__Study text__

..........

# CSV File Format Specification

This document defines the canonical format for all CSV files used by ExamTimetablePlanner.

## General Rules

- **Encoding:** UTF-8. BOM characters are automatically stripped.
- **Delimiter:** Semicolon (`;`) for classrooms, single-column for others.
- **File detection:** The importer uses heuristic detection (`detectCsvKind`) based on headers.

---

## 1. Courses

| Column | Type | Required | Description |
|--------|------|----------|-------------|
| CourseCode | string | Yes | Unique course identifier |

**File pattern:** `*Courses*.csv`  
**Header:** First line is ignored (treated as header)

```csv
ALL OF THE COURSES IN THE SYSTEM
CourseCode_01
CourseCode_02
CourseCode_03
```

---

## 2. Classrooms

| Column | Type | Required | Description |
|--------|------|----------|-------------|
| ClassroomID | string | Yes | Unique classroom identifier |
| Capacity | integer | Yes | Maximum student capacity (must be > 0) |

**File pattern:** `*Classrooms*.csv`  
**Delimiter:** Semicolon (`;`)  
**Header:** First line is ignored

```csv
ALL OF THE CLASSROOMS; AND THEIR CAPACITIES IN THE SYSTEM
Classroom_01;25
Classroom_02;30
Classroom_03;40
```

---

## 3. Students

| Column | Type | Required | Description |
|--------|------|----------|-------------|
| StudentID | string | Yes | Unique student identifier |

**File pattern:** `*Students*.csv`  
**Header:** First line is ignored

```csv
ALL OF THE STUDENTS IN THE SYSTEM
Std_ID_001
Std_ID_002
Std_ID_003
```

---

## 4. Attendance (Enrollment)

..........

__Source material__

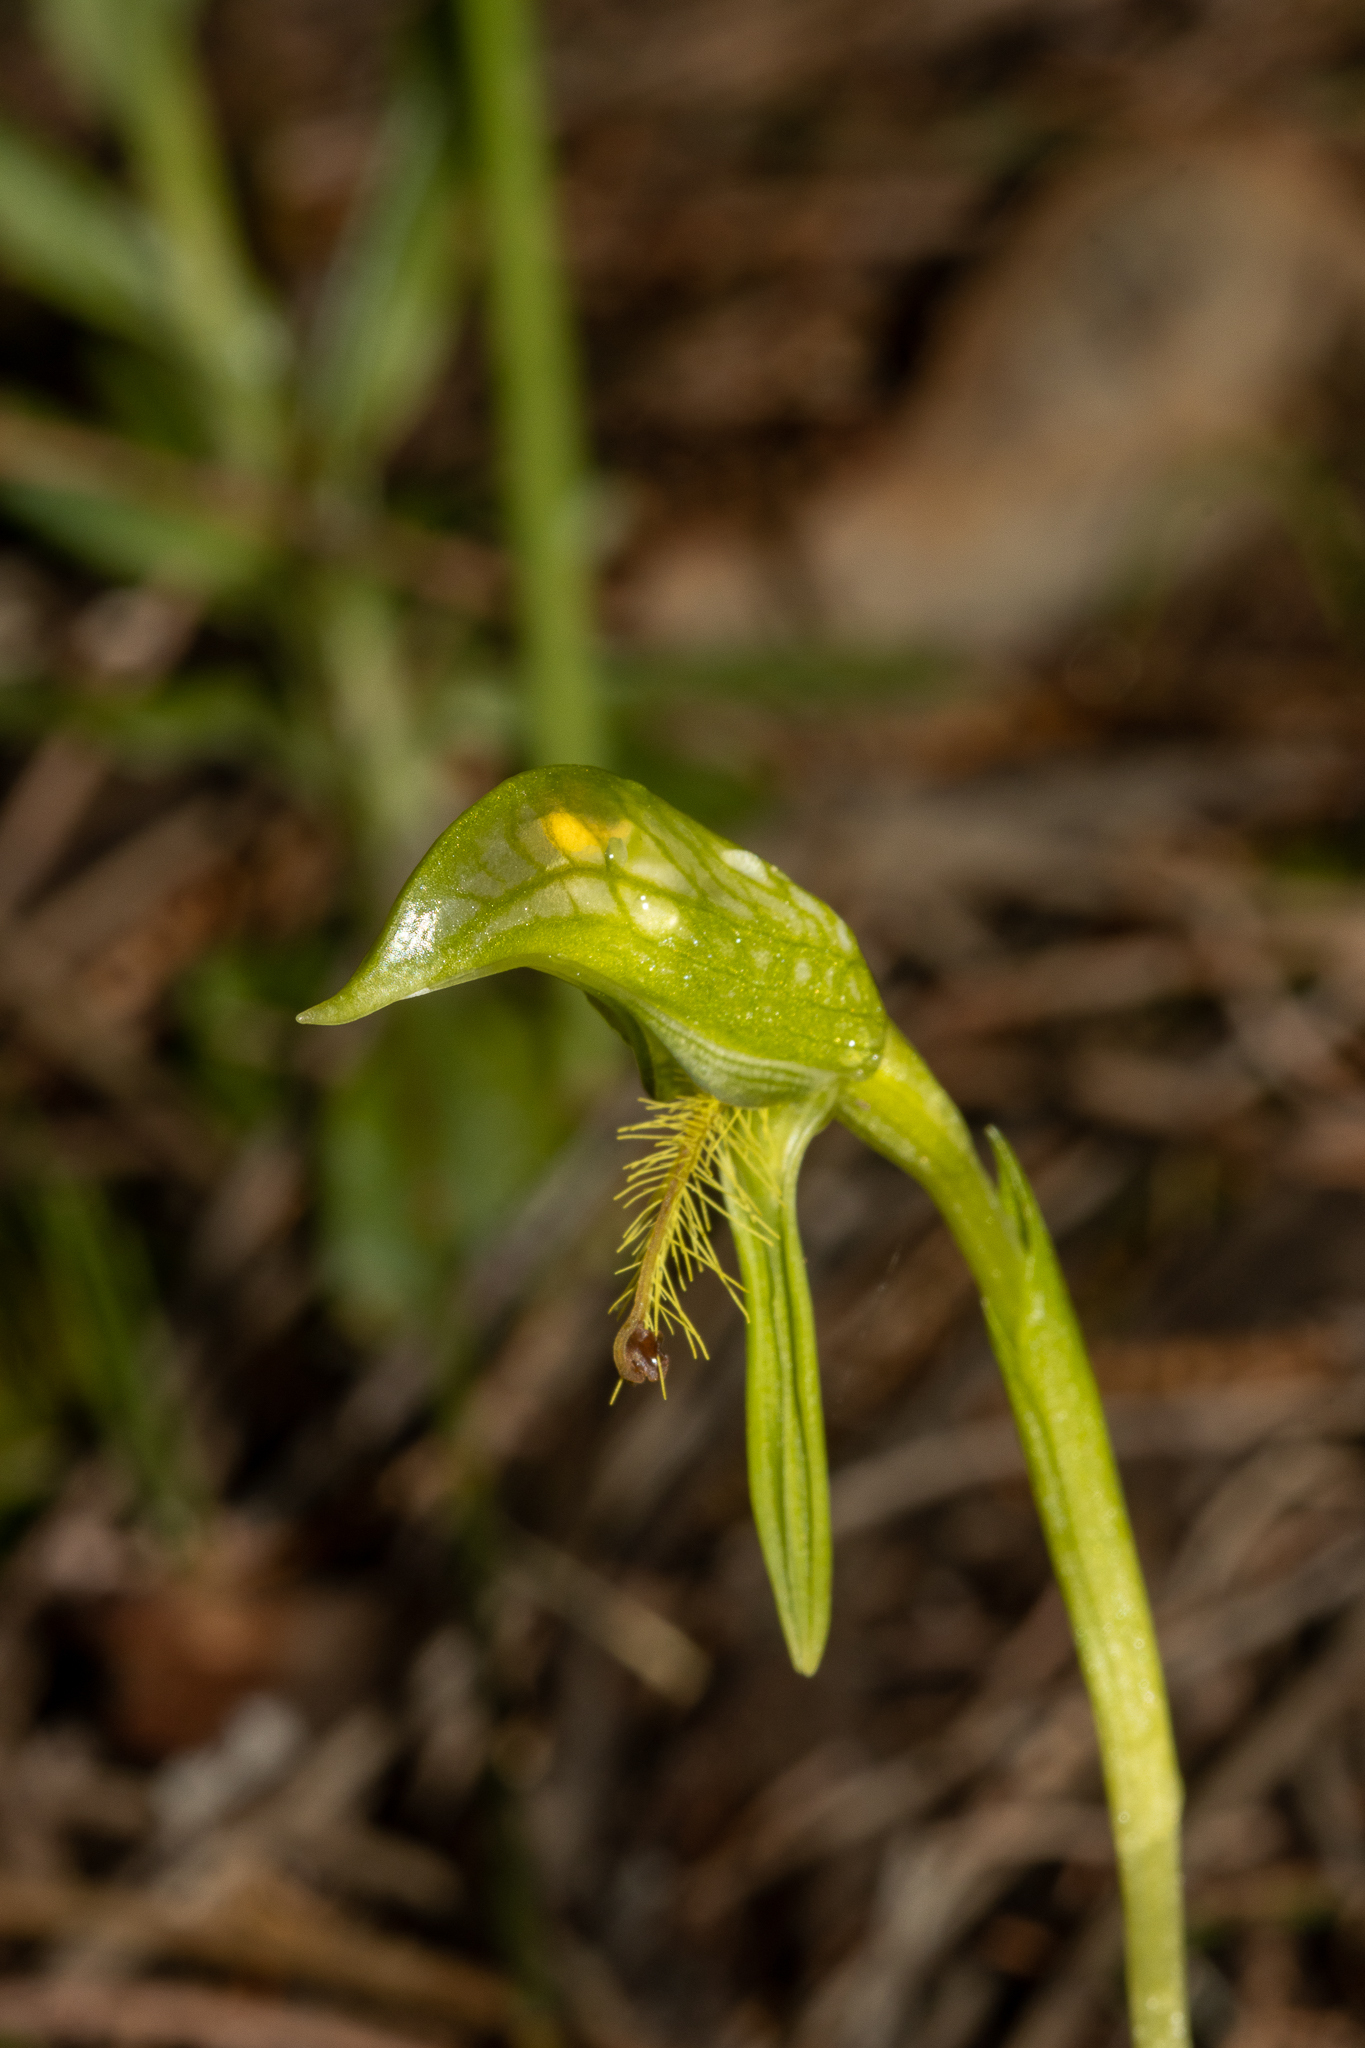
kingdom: Plantae
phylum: Tracheophyta
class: Liliopsida
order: Asparagales
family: Orchidaceae
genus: Pterostylis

..........

__Activity__
Please return the part of the CSV format specification starting at "This document defines" and ending at "based on headers.", copied word for word. The items are separate from the CSV format specification.

__Exercise result__
This document defines the canonical format for all CSV files used by ExamTimetablePlanner.

## General Rules

- **Encoding:** UTF-8. BOM characters are automatically stripped.
- **Delimiter:** Semicolon (`;`) for classrooms, single-column for others.
- **File detection:** The importer uses heuristic detection (`detectCsvKind`) based on headers.